AI code judgement
AI Coding Evaluation and PR Handoff
Photon101 compares agent-written patches against the evidence a maintainer or buyer actually needs: acceptance coverage, test results, scope control, review risk, verification commands, and handoff quality.
- Inputs. Candidate patches, model transcripts, CI logs, PR review threads, acceptance criteria, repo instructions, and verification commands.
- Output. A scored recommendation with concrete evidence, failure modes, residual risk, and maintainer-ready handoff text.
- Best fit. Agent-output comparisons, PR rescue decisions, hiring screens, and teams choosing which generated patch to trust.
Sample Scorecard
Example task: compare two AI patches for a flaky invoice-export CI failure.

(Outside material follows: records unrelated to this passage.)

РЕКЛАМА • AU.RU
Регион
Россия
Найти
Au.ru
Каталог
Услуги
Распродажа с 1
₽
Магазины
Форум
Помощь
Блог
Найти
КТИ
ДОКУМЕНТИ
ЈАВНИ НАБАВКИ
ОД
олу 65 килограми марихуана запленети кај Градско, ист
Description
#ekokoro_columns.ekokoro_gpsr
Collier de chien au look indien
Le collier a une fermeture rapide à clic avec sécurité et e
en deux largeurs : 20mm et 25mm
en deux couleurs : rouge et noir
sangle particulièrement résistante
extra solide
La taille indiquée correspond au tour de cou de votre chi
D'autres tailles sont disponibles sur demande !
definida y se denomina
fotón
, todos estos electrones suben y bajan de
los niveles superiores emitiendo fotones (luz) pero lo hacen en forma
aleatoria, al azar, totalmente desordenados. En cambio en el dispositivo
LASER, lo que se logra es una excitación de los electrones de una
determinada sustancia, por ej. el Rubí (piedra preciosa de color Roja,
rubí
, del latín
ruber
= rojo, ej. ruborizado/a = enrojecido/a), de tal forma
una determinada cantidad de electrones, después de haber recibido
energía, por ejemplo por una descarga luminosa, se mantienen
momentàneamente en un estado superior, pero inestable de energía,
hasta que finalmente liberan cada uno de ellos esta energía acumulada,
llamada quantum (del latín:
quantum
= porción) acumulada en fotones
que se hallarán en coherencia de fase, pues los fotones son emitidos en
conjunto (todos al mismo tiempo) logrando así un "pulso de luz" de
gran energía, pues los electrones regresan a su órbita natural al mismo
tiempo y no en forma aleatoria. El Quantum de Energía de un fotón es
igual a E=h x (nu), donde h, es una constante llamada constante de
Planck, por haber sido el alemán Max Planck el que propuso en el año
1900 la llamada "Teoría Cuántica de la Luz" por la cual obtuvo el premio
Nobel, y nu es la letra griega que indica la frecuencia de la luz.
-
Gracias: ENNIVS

| Candidate | Evidence | Risk | Decision |
|---|---|---|---|
| Candidate A | Focused test passed, but full-suite evidence is missing and the handoff is thin. | Timezone regression risk is not called out; the reviewer has to infer next checks. | Do not merge yet. |
| Candidate B | Focused test, full suite, timezone-specific verification, and clean diff scope. | Residual risk is explicit and bounded to date parsing edge cases. | Recommended. |
Deliverables
- Winner recommendation with why it is safer than the alternatives.
- Acceptance-criteria coverage mapped to concrete evidence.
- CI, test, lint, and typecheck summary with missing verification called out.
- Scope-control and risk review, including broad rewrites and unrelated churn.
- Maintainer-ready handoff notes that can be pasted into a PR or client update.
Proof
The public starter repo includes a dependency-free Node CLI, sample fixture, JSON and Markdown output, and secret redaction for common token patterns. Run it with npm test, npm run demo, or node bin/code-eval.mjs fixtures/sample-evaluation.json --format markdown.